Искин не стал дергаться. Касание было мимолетным.
— Все? — спросил он.
— Да.
— Я сегодня иду в центр для беженцев…
— Погоди! Я же недорассказала! — возмутилась Стеф.
— О чем?
— О вещем сне!
— Ах, да! — Искин подобрался. — Я слушаю.
— Так вот, — Стеф отломила еще кусок пирога и показала на него глазами. — Ты не возражаешь?
— Нет-нет.
— Значит, я плыву. То есть, меня качают волны, и вроде как я — в спасательном жилете. То есть, жилета нет, но я не тону. Как еще объяснить, я не знаю.
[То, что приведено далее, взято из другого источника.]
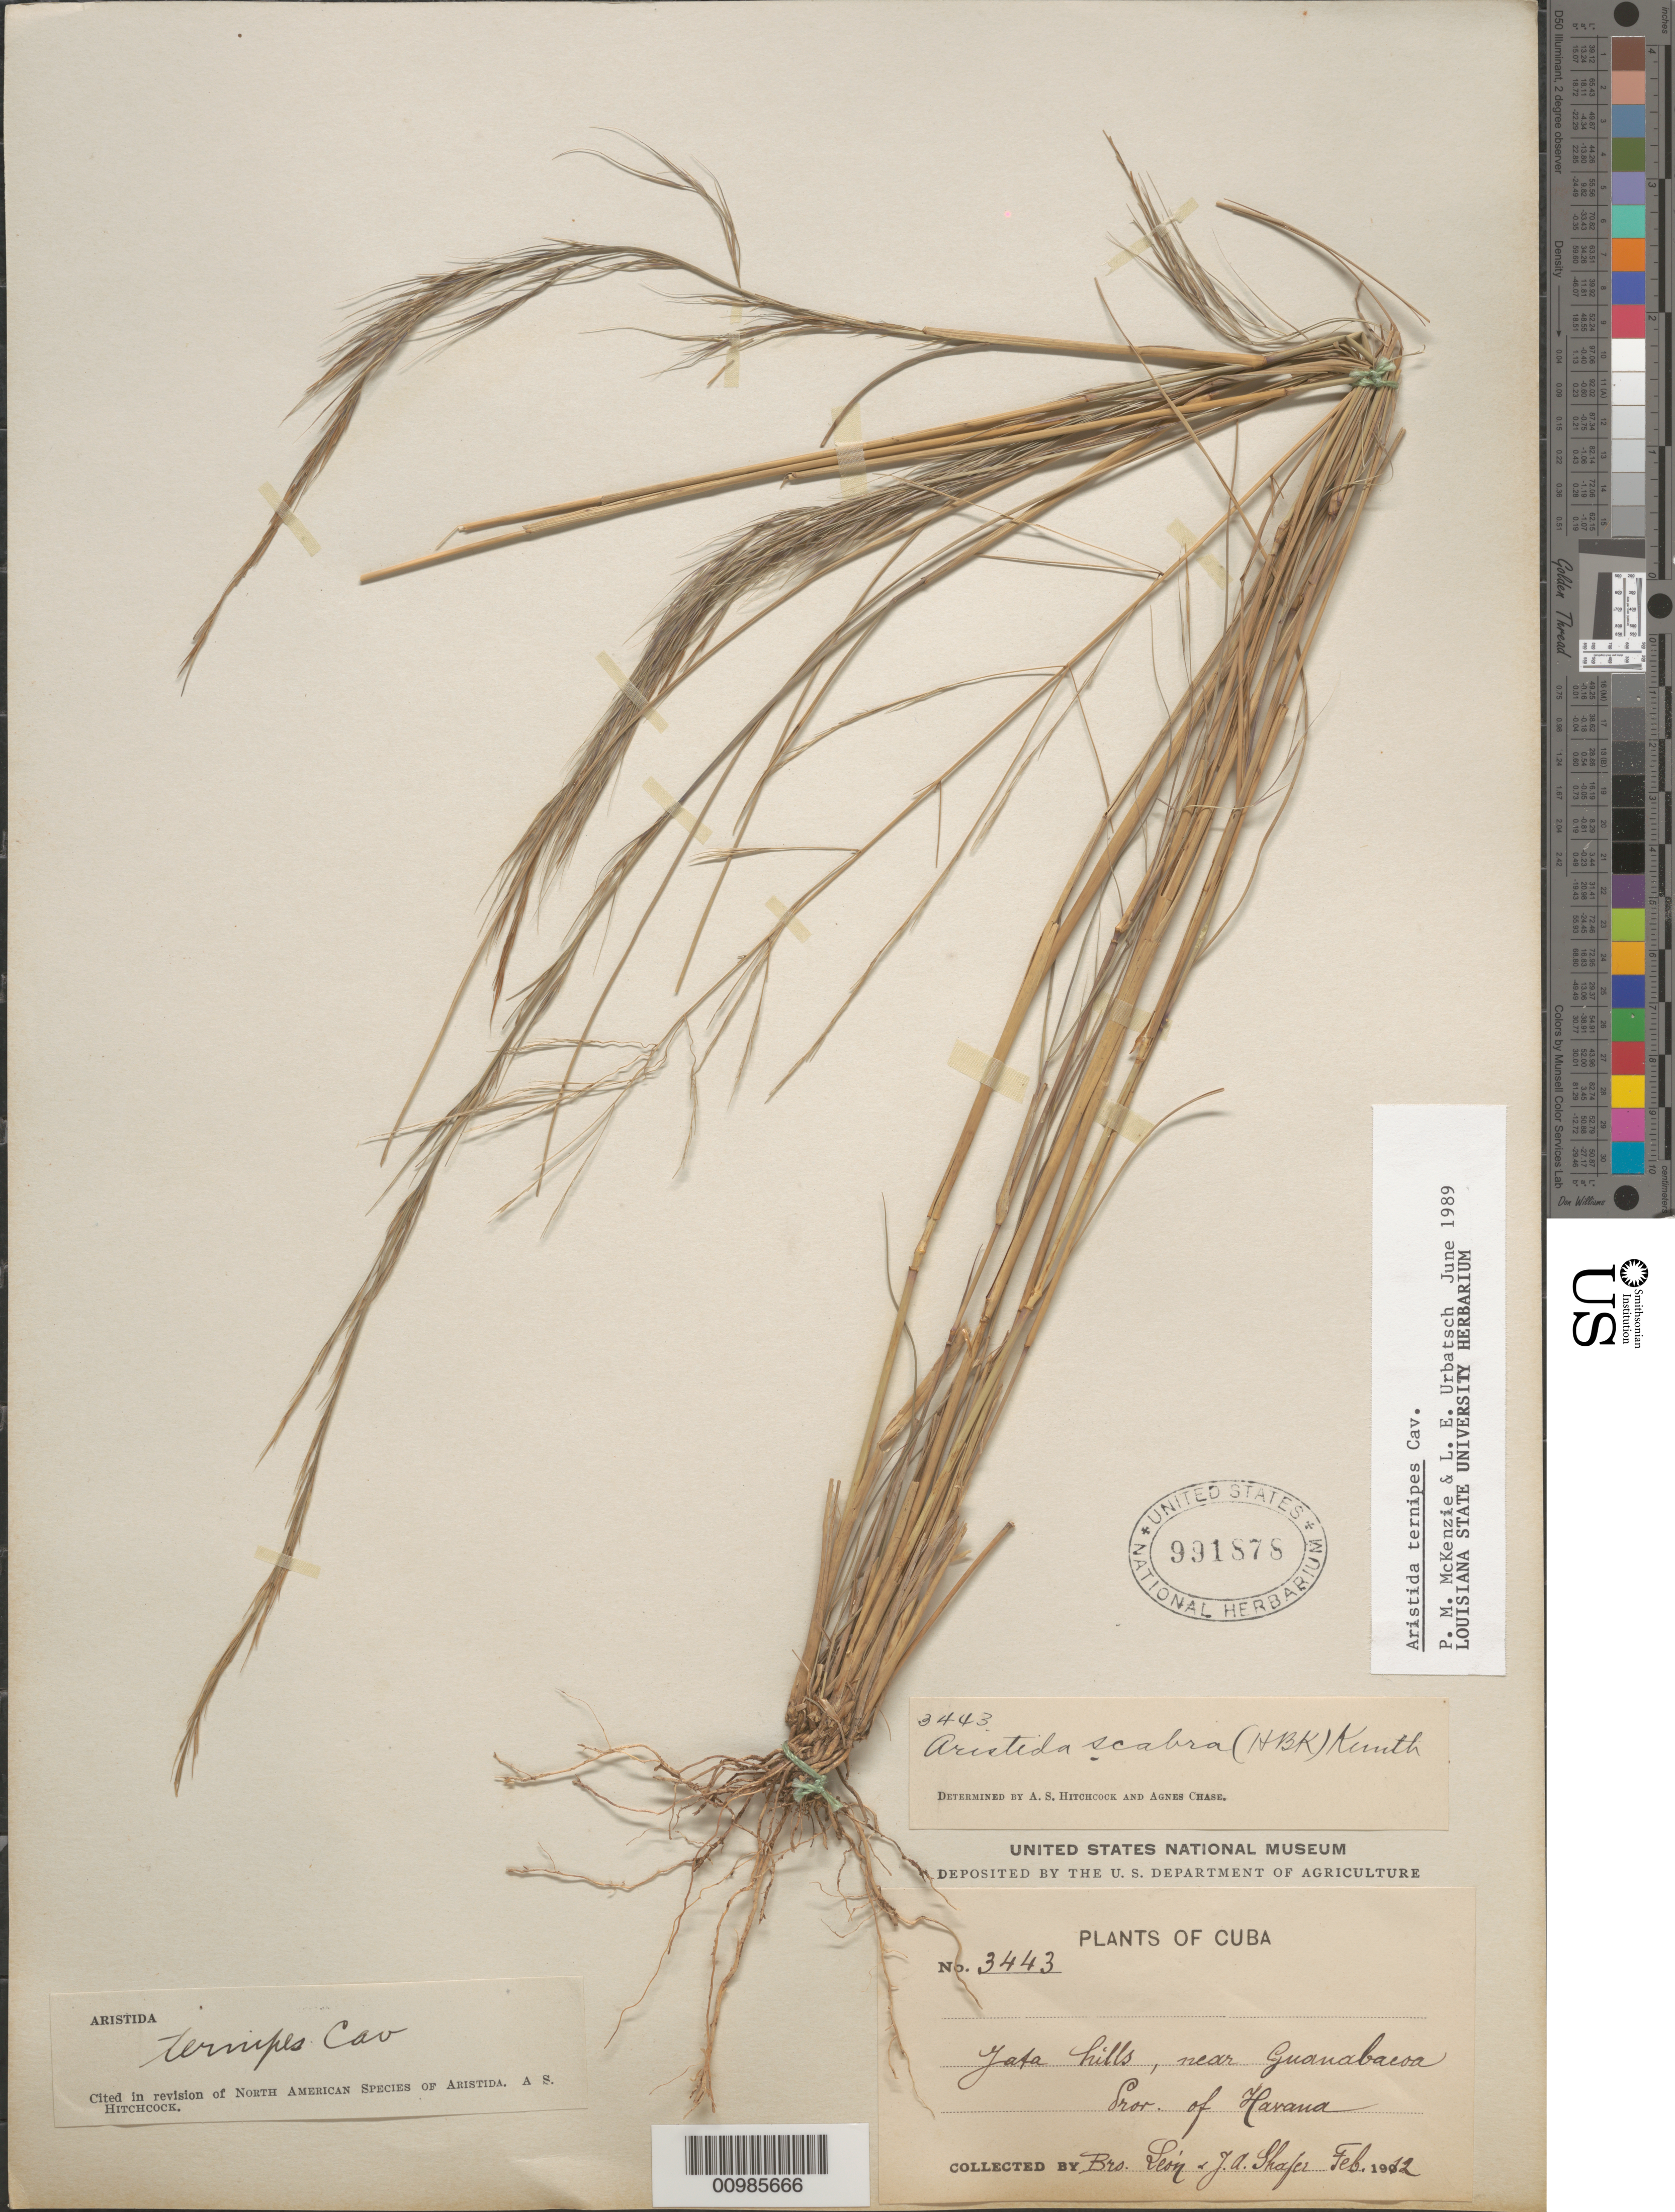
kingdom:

— Я понял, — кивнул Искин.
Стеф куснула пирог.
— Потом вдруг издалека — Стеф, Стеф, — таинственным шепотом произнесла она, видимо, пытаясь передать, как это звучало в ее сне. — И я решила поплыть на голос. Перевернулась и поплыла. А на воде какие-то обломки, тряпки, дым тянется, но не видно откуда.
— Кораблекрушение.
— Да. Но оно не имеет значения.
— Разумеется.
— Потому что самое главное — это море, — сказала Стеф и вздохнула. — Я буду на море, это точно. Скорее всего, если получится, это будет итальянское побережье, нам рассказывали в школе про маленькие городки, про Портофино, про Бордигеру, про Рапалло. Они очень-очень уютные, там можно ничего не делать, сидишь, пьешь сок или вино, и время тянется медленно-медленно, не надо никуда бежать, думать, где бы достать лишнюю марку, всюду зелень, дома уступчиками спускаются к самой воде, а вода, представь, голубоватая, но прозрачная.
Взгляд Стеф затуманился.
— А сон? — спросил Искин.
— Ой! — Девчонка легко стукнула ладонью себя по лбу. — Прости. Ну, вот, я поплыла на голос. А он исчез! Все, нет его. Может, утонул человек, а может и показалось мне, что кто-то звал. И опять волны вокруг — шлеп-шлеп, убаюкивают, мол, и ты давай, тони уже. Я головой покрутила и вижу — полоска берега, белая, неровная, далеко. Сразу понятно, мне надо туда. А через мгновение — раз! — и я уже лежу на какой-то двери, как на матрасе. И гребу.
Стеф отхлебнула чая, и Искин последовал ее примеру. Все-таки у Ирмы — замечательный травяной сбор, подумалось ему. Это талант. А можно кофе — за пять марок. И кофе-то так себе.
С минуту они молча пили и доедали мясной пирог. Стеф пальцем подобрала крошки. На лице ее проступила лукавая улыбка.
— Я, знаешь, что вспомнила?
— Не знаю, — сказал Искин. — Это же твой сон.
— Ага. Я тебя видела, вот.
— В воде?
— Не-а. Ты бегал по пляжу.
— Зачем мне бегать по пляжу? — удивился Искин.